-- Action item --
All lines below are to be output exactly as they stand.

-- Data to use --
====

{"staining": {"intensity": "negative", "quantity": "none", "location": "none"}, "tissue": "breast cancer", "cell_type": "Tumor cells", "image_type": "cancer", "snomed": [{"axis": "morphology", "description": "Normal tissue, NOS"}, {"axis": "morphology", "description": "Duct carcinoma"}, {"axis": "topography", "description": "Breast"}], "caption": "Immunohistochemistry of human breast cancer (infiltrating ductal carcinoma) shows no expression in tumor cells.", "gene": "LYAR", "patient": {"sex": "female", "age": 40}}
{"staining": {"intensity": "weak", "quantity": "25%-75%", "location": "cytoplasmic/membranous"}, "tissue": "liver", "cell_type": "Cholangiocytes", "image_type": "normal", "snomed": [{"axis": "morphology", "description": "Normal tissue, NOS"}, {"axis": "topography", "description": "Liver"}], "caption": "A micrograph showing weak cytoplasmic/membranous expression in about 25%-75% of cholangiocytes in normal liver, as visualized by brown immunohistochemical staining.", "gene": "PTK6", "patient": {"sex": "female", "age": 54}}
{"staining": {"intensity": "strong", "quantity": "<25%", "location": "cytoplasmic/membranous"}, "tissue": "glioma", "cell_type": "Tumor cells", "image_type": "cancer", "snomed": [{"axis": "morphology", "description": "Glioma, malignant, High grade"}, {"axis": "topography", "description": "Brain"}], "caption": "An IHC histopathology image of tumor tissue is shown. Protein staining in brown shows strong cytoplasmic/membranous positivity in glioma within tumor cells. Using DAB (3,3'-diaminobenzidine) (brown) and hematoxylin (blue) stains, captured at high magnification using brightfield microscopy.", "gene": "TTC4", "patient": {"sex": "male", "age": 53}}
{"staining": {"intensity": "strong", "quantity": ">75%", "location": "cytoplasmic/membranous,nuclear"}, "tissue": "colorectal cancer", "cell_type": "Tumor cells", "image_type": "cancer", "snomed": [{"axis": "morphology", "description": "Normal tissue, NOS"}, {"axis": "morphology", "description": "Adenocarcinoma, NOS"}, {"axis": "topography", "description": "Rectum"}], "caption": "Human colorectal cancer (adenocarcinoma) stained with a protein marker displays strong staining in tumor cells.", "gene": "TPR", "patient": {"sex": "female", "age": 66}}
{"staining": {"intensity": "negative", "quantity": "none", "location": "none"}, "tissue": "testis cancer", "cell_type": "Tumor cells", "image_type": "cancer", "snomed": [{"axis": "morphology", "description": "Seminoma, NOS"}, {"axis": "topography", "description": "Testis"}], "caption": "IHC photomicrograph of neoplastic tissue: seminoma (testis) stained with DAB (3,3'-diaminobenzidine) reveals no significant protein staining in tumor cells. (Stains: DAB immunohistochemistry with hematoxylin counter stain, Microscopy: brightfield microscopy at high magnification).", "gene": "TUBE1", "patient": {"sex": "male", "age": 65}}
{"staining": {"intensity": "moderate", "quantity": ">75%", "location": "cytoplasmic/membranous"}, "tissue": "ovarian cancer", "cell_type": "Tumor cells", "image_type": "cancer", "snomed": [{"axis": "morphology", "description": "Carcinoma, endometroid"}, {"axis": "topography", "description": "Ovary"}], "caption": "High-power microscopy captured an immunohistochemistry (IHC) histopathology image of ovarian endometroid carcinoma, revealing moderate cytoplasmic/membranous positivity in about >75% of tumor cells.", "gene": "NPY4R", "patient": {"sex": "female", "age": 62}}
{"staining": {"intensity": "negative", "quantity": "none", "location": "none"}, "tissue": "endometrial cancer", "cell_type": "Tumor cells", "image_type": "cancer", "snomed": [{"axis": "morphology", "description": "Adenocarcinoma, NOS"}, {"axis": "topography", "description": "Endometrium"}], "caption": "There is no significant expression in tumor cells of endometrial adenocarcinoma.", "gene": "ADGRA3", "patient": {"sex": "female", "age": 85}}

====

-- Output for this exercise --
{"staining": {"intensity": "negative", "quantity": "none", "location": "none"}, "tissue": "breast cancer", "cell_type": "Tumor cells", "image_type": "cancer", "snomed": [{"axis": "morphology", "description": "Normal tissue, NOS"}, {"axis": "morphology", "description": "Duct carcinoma"}, {"axis": "topography", "description": "Breast"}], "caption": "Immunohistochemistry of human breast cancer (infiltrating ductal carcinoma) shows no expression in tumor cells.", "gene": "LYAR", "patient": {"sex": "female", "age": 40}}
{"staining": {"intensity": "weak", "quantity": "25%-75%", "location": "cytoplasmic/membranous"}, "tissue": "liver", "cell_type": "Cholangiocytes", "image_type": "normal", "snomed": [{"axis": "morphology", "description": "Normal tissue, NOS"}, {"axis": "topography", "description": "Liver"}], "caption": "A micrograph showing weak cytoplasmic/membranous expression in about 25%-75% of cholangiocytes in normal liver, as visualized by brown immunohistochemical staining.", "gene": "PTK6", "patient": {"sex": "female", "age": 54}}
{"staining": {"intensity": "strong", "quantity": "<25%", "location": "cytoplasmic/membranous"}, "tissue": "glioma", "cell_type": "Tumor cells", "image_type": "cancer", "snomed": [{"axis": "morphology", "description": "Glioma, malignant, High grade"}, {"axis": "topography", "description": "Brain"}], "caption": "An IHC histopathology image of tumor tissue is shown. Protein staining in brown shows strong cytoplasmic/membranous positivity in glioma within tumor cells. Using DAB (3,3'-diaminobenzidine) (brown) and hematoxylin (blue) stains, captured at high magnification using brightfield microscopy.", "gene": "TTC4", "patient": {"sex": "male", "age": 53}}
{"staining": {"intensity": "strong", "quantity": ">75%", "location": "cytoplasmic/membranous,nuclear"}, "tissue": "colorectal cancer", "cell_type": "Tumor cells", "image_type": "cancer", "snomed": [{"axis": "morphology", "description": "Normal tissue, NOS"}, {"axis": "morphology", "description": "Adenocarcinoma, NOS"}, {"axis": "topography", "description": "Rectum"}], "caption": "Human colorectal cancer (adenocarcinoma) stained with a protein marker displays strong staining in tumor cells.", "gene": "TPR", "patient": {"sex": "female", "age": 66}}
{"staining": {"intensity": "negative", "quantity": "none", "location": "none"}, "tissue": "testis cancer", "cell_type": "Tumor cells", "image_type": "cancer", "snomed": [{"axis": "morphology", "description": "Seminoma, NOS"}, {"axis": "topography", "description": "Testis"}], "caption": "IHC photomicrograph of neoplastic tissue: seminoma (testis) stained with DAB (3,3'-diaminobenzidine) reveals no significant protein staining in tumor cells. (Stains: DAB immunohistochemistry with hematoxylin counter stain, Microscopy: brightfield microscopy at high magnification).", "gene": "TUBE1", "patient": {"sex": "male", "age": 65}}
{"staining": {"intensity": "moderate", "quantity": ">75%", "location": "cytoplasmic/membranous"}, "tissue": "ovarian cancer", "cell_type": "Tumor cells", "image_type": "cancer", "snomed": [{"axis": "morphology", "description": "Carcinoma, endometroid"}, {"axis": "topography", "description": "Ovary"}], "caption": "High-power microscopy captured an immunohistochemistry (IHC) histopathology image of ovarian endometroid carcinoma, revealing moderate cytoplasmic/membranous positivity in about >75% of tumor cells.", "gene": "NPY4R", "patient": {"sex": "female", "age": 62}}
{"staining": {"intensity": "negative", "quantity": "none", "location": "none"}, "tissue": "endometrial cancer", "cell_type": "Tumor cells", "image_type": "cancer", "snomed": [{"axis": "morphology", "description": "Adenocarcinoma, NOS"}, {"axis": "topography", "description": "Endometrium"}], "caption": "There is no significant expression in tumor cells of endometrial adenocarcinoma.", "gene": "ADGRA3", "patient": {"sex": "female", "age": 85}}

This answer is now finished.